The plans are subject to change later this year, depending on what the disease and risk look like in January and February. Lawmakers could return to larger gatherings or more in-person work in March if conditions improve significantly. Or it could restrict activities even more, if the pandemic gets worse.

RIP Sally Jackson

As reported earlier this week, Democratic activist and lifelong Valley resident Sally Jackson passed away on the eve of the election. Jackson was such a source of anecdotes that almost everyone in local politics has their favorite Sally story.

One of mine involves our first meeting during her 1986 campaign for a 4th District legislative seat. She called, objecting to being described solely as a tavern owner when she first filed for office just because she and husband Ron operated the Jackson Hole in the Valley. She was a businesswoman and coach, a civic activist, a swimming instructor, a mom, she said.

I told her that as a reporter, I considered tavern owner an honorable profession not a slight, but would try to add a bit more context.

Then a few weeks later I saw her use “tavern owner” as an asset to her qualifications.

The Spokane Area Chamber of Commerce was holding an early morning candidate forum. She and Rep. Mike Padden, her opponent, were talking about the lagging business climate with Padden saying the state should cut spending and eventually eliminate the hated business and occupation tax.

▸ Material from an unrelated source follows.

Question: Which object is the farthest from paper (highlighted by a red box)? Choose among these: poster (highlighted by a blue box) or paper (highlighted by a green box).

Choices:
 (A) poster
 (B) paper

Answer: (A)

It’s not the taxes, it’s the economy, Jackson said. She never needs a fancy study to know if the economy is bad, she added: “I can tell you in three days. If they aren’t buying beer, they don’t have any money.”

Then she looked out into the crowd, picked out familiar faces and reminded them that when their businesses were struggling or their employees furloughed, the tavern extended credit and carried their tabs until times got better.

She didn’t win the race, but she showed how a plain-talking candidate can turn a perceived negative into a positive.